INFORMATION SUPPLIED -
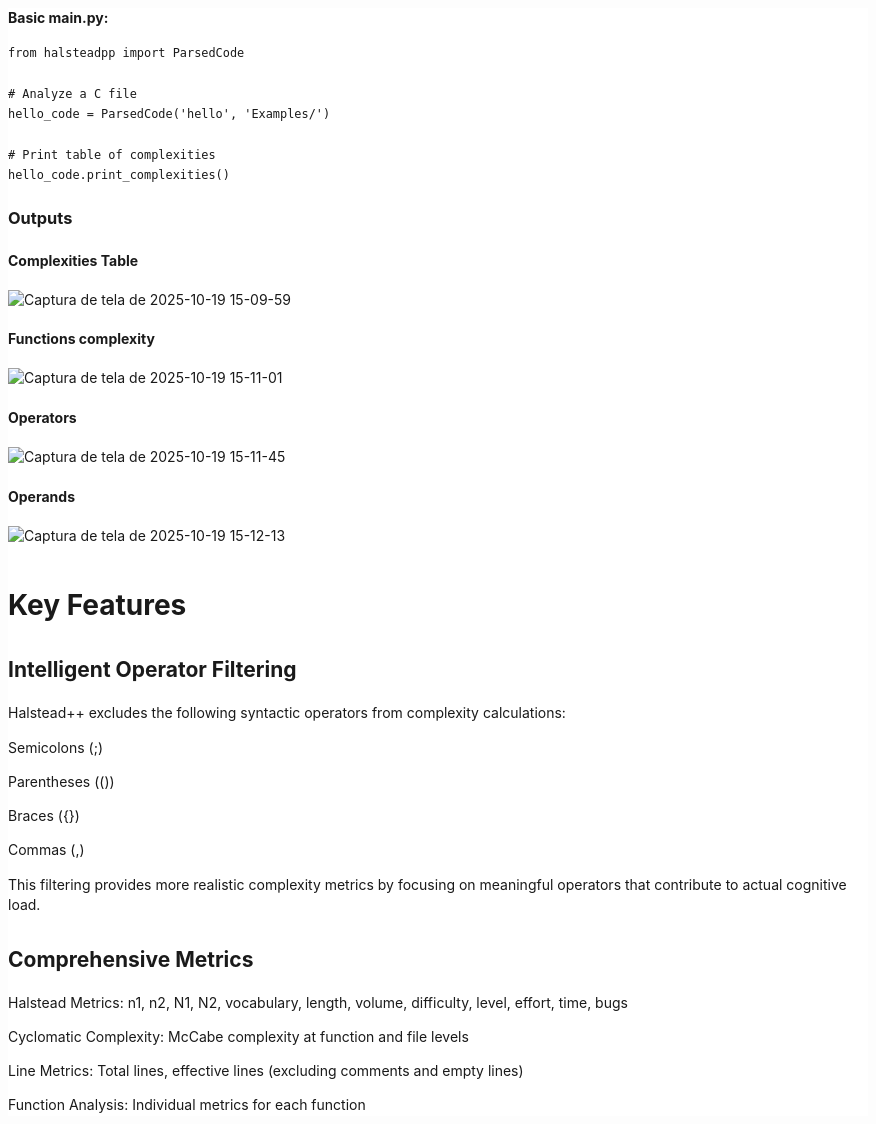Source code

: **Basic main.py:**
```
from halsteadpp import ParsedCode

# Analyze a C file
hello_code = ParsedCode('hello', 'Examples/')

# Print table of complexities
hello_code.print_complexities()
```

### Outputs
#### Complexities Table
<img width="300" height="400" alt="Captura de tela de 2025-10-19 15-09-59" src="https://github.com/user-attachments/assets/13ebc988-6d05-431b-8c1b-187ffb7bba88" />


#### Functions complexity
<img width="1600" height="121" alt="Captura de tela de 2025-10-19 15-11-01" src="https://github.com/user-attachments/assets/67d64d06-00fa-4dc2-a50f-7a27729e8747" />

#### Operators
<img width="350" height="130" alt="Captura de tela de 2025-10-19 15-11-45" src="https://github.com/user-attachments/assets/d5a53b61-a27d-427e-86d7-6003b519daea" />

#### Operands
<img width="350" height="130" alt="Captura de tela de 2025-10-19 15-12-13" src="https://github.com/user-attachments/assets/4bdfe440-3ac2-4b48-9105-79f389e9136a" />


# Key Features

## Intelligent Operator Filtering

Halstead++ excludes the following syntactic operators from complexity calculations:

Semicolons (;)

Parentheses (())

Braces ({})

Commas (,)

This filtering provides more realistic complexity metrics by focusing on meaningful operators that contribute to actual cognitive load.

## Comprehensive Metrics

Halstead Metrics: n1, n2, N1, N2, vocabulary, length, volume, difficulty, level, effort, time, bugs

Cyclomatic Complexity: McCabe complexity at function and file levels

Line Metrics: Total lines, effective lines (excluding comments and empty lines)

Function Analysis: Individual metrics for each function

PROBLEM TO WORK ON - Reproduce all of the entries word for word, skipping any pictures they hold.

OUTPUT FOR THIS EXERCISE -
Source code

: **Basic main.py:**
```
from halsteadpp import ParsedCode

# Analyze a C file
hello_code = ParsedCode('hello', 'Examples/')

# Print table of complexities
hello_code.print_complexities()
```

### Outputs
#### Complexities Table
<img width="300" height="400" alt="Captura de tela de 2025-10-19 15-09-59" src="https://github.com/user-attachments/assets/13ebc988-6d05-431b-8c1b-187ffb7bba88" />


#### Functions complexity
<img width="1600" height="121" alt="Captura de tela de 2025-10-19 15-11-01" src="https://github.com/user-attachments/assets/67d64d06-00fa-4dc2-a50f-7a27729e8747" />

#### Operators
<img width="350" height="130" alt="Captura de tela de 2025-10-19 15-11-45" src="https://github.com/user-attachments/assets/d5a53b61-a27d-427e-86d7-6003b519daea" />

#### Operands
<img width="350" height="130" alt="Captura de tela de 2025-10-19 15-12-13" src="https://github.com/user-attachments/assets/4bdfe440-3ac2-4b48-9105-79f389e9136a" />


# Key Features

## Intelligent Operator Filtering

Halstead++ excludes the following syntactic operators from complexity calculations:

Semicolons (;)

Parentheses (())

Braces ({})

Commas (,)

This filtering provides more realistic complexity metrics by focusing on meaningful operators that contribute to actual cognitive load.

## Comprehensive Metrics

Halstead Metrics: n1, n2, N1, N2, vocabulary, length, volume, difficulty, level, effort, time, bugs

Cyclomatic Complexity: McCabe complexity at function and file levels

Line Metrics: Total lines, effective lines (excluding comments and empty lines)

Function Analysis: Individual metrics for each function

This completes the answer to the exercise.